Erysimum rondae

Scientific classification
- Kingdom: Plantae
- Clade: Tracheophytes
- Clade: Angiosperms
- Clade: Eudicots
- Clade: Rosids
- Order: Brassicales
- Family: Brassicaceae
- Genus: Erysimum
- Species: E. rondae
- Binomial name: Erysimum rondae Polatschek
- Synonyms: Erysimum nevadense subsp. rondae (Polatschek) P.W.Ball; Erysimum mediohispanicum subsp. rondae (Polatschek) Blanca & C.Morales;

= Erysimum rondae =

- Authority: Polatschek
- Synonyms: Erysimum nevadense subsp. rondae (Polatschek) P.W.Ball, Erysimum mediohispanicum subsp. rondae (Polatschek) Blanca & C.Morales

Species of flowering plant

Erysimum rondae is a biennial or short-lived perennial plant native to southwestern Spain.

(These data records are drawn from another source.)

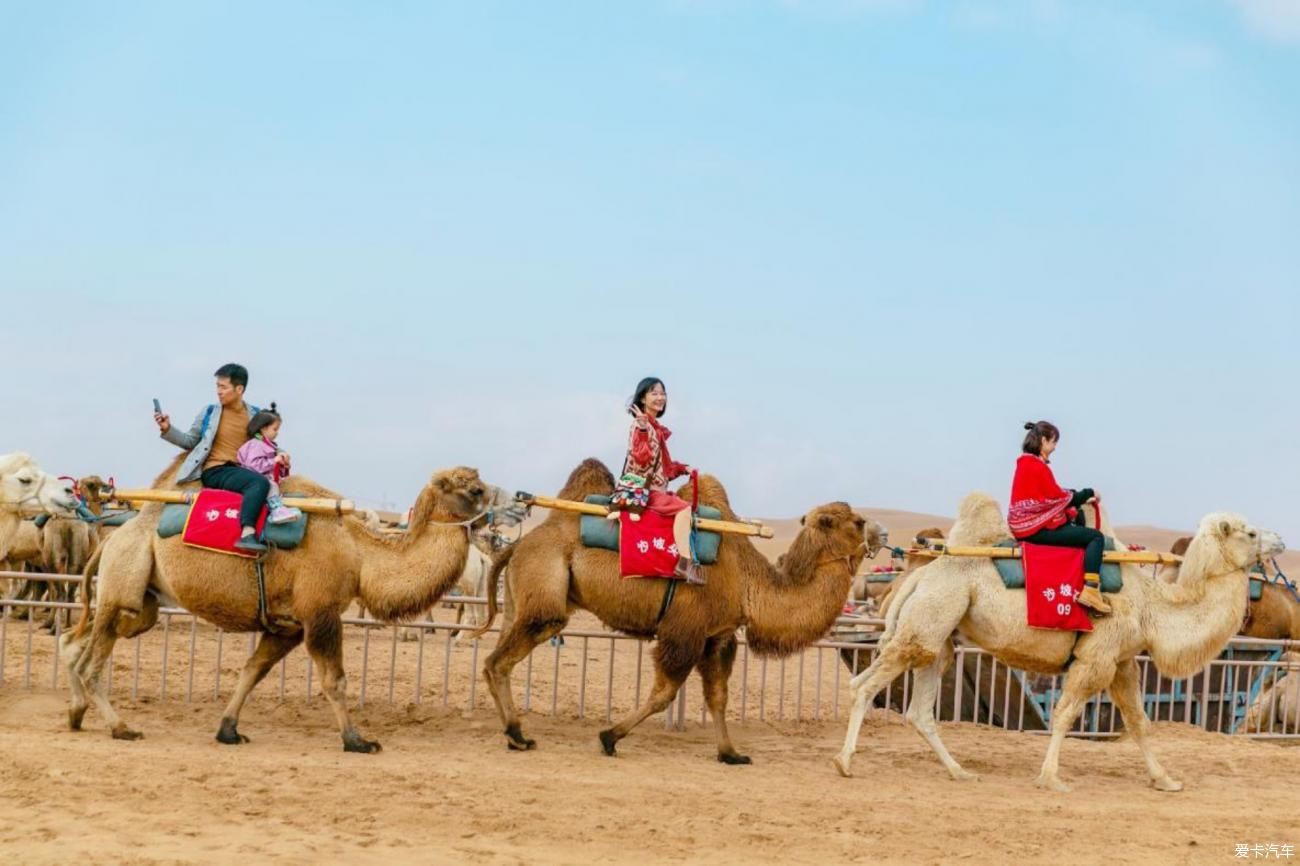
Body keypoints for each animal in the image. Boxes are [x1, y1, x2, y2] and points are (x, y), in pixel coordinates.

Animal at [61, 457, 488, 748]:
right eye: (474, 490)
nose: (496, 514)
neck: (359, 554)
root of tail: (111, 539)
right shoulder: (320, 614)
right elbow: (335, 680)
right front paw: (357, 740)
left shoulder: (288, 626)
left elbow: (252, 671)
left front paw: (228, 730)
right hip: (124, 579)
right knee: (92, 661)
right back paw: (120, 727)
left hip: (141, 602)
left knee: (77, 641)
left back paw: (76, 712)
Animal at [473, 455, 878, 759]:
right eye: (856, 522)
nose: (879, 533)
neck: (748, 580)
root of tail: (516, 545)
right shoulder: (684, 630)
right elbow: (664, 693)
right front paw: (609, 737)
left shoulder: (718, 636)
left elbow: (718, 697)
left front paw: (731, 753)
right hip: (544, 593)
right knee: (502, 659)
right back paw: (516, 734)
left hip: (521, 598)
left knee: (496, 658)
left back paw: (515, 734)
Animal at [837, 491, 1284, 790]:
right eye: (1249, 532)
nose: (1280, 540)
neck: (1152, 606)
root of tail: (918, 576)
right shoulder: (1096, 657)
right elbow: (1066, 713)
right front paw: (1051, 778)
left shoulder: (1122, 662)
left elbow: (1138, 721)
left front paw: (1165, 780)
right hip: (929, 618)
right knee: (863, 687)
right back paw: (845, 761)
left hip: (939, 635)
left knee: (919, 708)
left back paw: (959, 771)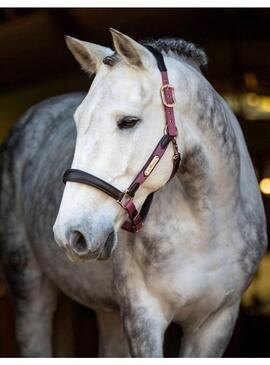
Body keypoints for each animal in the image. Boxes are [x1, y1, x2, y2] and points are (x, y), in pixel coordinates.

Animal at [0, 30, 268, 356]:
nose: (71, 234)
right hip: (29, 288)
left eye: (128, 121)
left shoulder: (216, 322)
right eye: (78, 121)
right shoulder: (144, 317)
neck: (208, 228)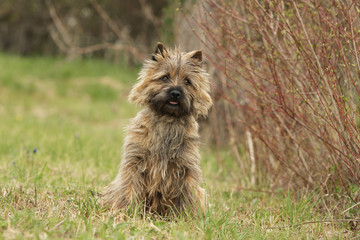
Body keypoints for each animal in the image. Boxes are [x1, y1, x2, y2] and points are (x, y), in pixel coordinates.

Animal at [101, 41, 212, 216]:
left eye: (187, 81)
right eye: (164, 77)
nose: (175, 93)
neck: (167, 119)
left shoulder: (186, 168)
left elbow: (186, 194)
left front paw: (186, 217)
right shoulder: (134, 163)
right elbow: (129, 187)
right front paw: (125, 212)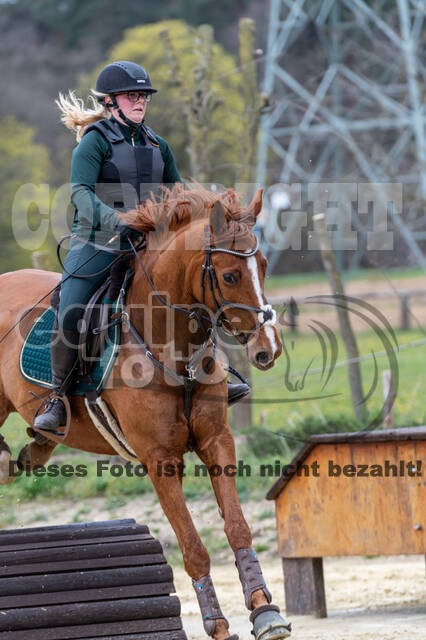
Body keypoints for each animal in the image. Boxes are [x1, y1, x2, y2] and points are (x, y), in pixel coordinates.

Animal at [0, 185, 290, 640]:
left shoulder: (217, 442)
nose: (269, 349)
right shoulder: (160, 460)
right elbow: (193, 547)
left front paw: (265, 611)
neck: (173, 350)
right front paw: (217, 625)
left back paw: (35, 446)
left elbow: (237, 526)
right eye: (230, 276)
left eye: (262, 266)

It has been treated as one of a complex of six species making up the nevadense group, or as Erysimum nevadense subsp. rondae.

==Taxonomy==
Erysimum rondae was one of a number of new Erysimum species first described by Adolf Polatschek in 1979. Six of these, including E. rondae, were considered to be closely related and were reduced to subspecies of E. nevadense in Flora Europaea, a decision explained by Peter William Ball in 1990. The six were treated as separate species making up the E. nevadense group or complex in Flora Iberica in 1993. A molecular phylogenetic study published in 2014 included four of the species, including E. rondae. The study did not support the view that the four were closely related, and authors concluded that the E. nevadense group did not have phylogenetic support.